Escape is closely related to avoidance. This technique is often demonstrated by people who experience panic attacks or have phobias. These people want to flee the situation at the first sign of anxiety.[26]

Further examples

Further examples of coping strategies include[27] emotional or instrumental support, self-distraction, denialsubstance useself-blame, behavioral disengagement and the use of drugs or alcohol.[28]

Many people think that meditation “not only calms our emotions, but…makes us feel more ‘together'”, as too can “the kind of prayer in which you’re trying to achieve an inner quietness and peace”.[29]

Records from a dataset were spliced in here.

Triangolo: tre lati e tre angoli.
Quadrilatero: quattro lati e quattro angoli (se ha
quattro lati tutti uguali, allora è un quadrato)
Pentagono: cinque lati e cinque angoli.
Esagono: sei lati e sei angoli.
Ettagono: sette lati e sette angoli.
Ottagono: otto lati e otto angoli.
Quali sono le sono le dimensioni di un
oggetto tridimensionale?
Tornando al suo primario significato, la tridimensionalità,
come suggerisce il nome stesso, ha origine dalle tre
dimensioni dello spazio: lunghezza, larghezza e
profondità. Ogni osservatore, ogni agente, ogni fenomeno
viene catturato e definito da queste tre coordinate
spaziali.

Low-effort syndrome or low-effort coping refers to the coping responses of a person refusing to work hard. For example, a student at school may learn to put in only minimal effort as they believe if they put in effort it could unveil their flaws. [30]

 

Gender differences

Gender differences in coping strategies are the ways in which men and women differ in managing psychological stress. There is evidence that males often develop stress due to their careers, whereas females often encounter stress due to issues in interpersonal relationships.[47] Early studies indicated that “there were gender differences in the sources of stressors, but gender differences in coping were relatively small after controlling for the source of stressors”;[48] and more recent work has similarly revealed “small differences between women’s and men’s coping strategies when studying individuals in similar situations.”[49]

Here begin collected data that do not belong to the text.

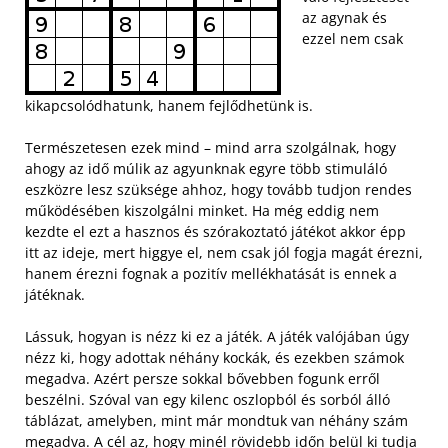
az agynak és
ezzel nem csak
kikapcsolódhatunk, hanem fejlődhetünk is.
Természetesen ezek mind – mind arra szolgálnak, hogy
ahogy az idő múlik az agyunknak egyre több stimuláló
eszközre lesz szüksége ahhoz, hogy tovább tudjon rendes
működésében kiszolgálni minket. Ha még eddig nem
kezdte el ezt a hasznos és szórakoztató játékot akkor épp
itt az ideje, mert higgye el, nem csak jól fogja magát érezni,
hanem érezni fognak a pozitív mellékhatását is ennek a
játéknak.
Lássuk, hogyan is nézz ki ez a játék. A játék valójában úgy
nézz ki, hogy adottak néhány kockák, és ezekben számok
megadva. Azért persze sokkal bővebben fogunk erről
beszélni. Szóval van egy kilenc oszlopból és sorból álló
táblázat, amelyben, mint már mondtuk van néhány szám
megadva. A cél az, hogy minél rövidebb időn belül ki tudja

In general, such differences as exist indicate that women tend to employ emotion-focused coping and the “tend-and-befriend” response to stress, whereas men tend to use problem-focused coping and the “fight-or-flight” response, perhaps because societal standards encourage men to be more individualistic, while women are often expected to be interpersonal. An alternative explanation for the aforementioned differences involves genetic factors. The degree to which genetic factors and social conditioning influence behavior, is the subject of ongoing debate.[50]

Physiological basis

Hormones also play a part in stress management. Cortisol, a stress hormone, was found to be elevated in males during stressful situations. In females, however, cortisol levels were decreased in stressful situations, and instead, an increase in limbic activity was discovered. Many researchers believe that these results underlie the reasons why men administer a fight-or-flight reaction to stress; whereas, females have a tend-and-befriend reaction.[51] The “fight-or-flight” response activates the sympathetic nervous system in the form of increased focus levels, adrenaline, and epinephrine. Conversely, the “tend-and-befriend” reaction refers to the tendency of women to protect their offspring and relatives. Although these two reactions support a genetic basis to differences in behavior, one should not assume that in general females cannot implement “fight-or-flight” behavior or that males cannot implement “tend-and-befriend” behavior. Additionally, this study implied differing health impacts for each gender as a result of the contrasting stress-processes.

What can we do to help Americans cope with chronic stress? Here is some of the advice that APA offers on its public website:

  • Identify what’s causing stress and take action.
  • Build strong, positive relationships: Connect with supportive friends and family members when you’re having a difficult time.
  • Get regular exercise, eat nourishing food and participate in activities you enjoy.
  • Stay focused on the positive and avoid negative energy.
  • Avoid drugs and alcohol.
  • Rest your mind: Sleep, do yoga, meditate and perform relaxation exercises that can help restore energy.
  • Get help from a psychologist when you’re overwhelmed.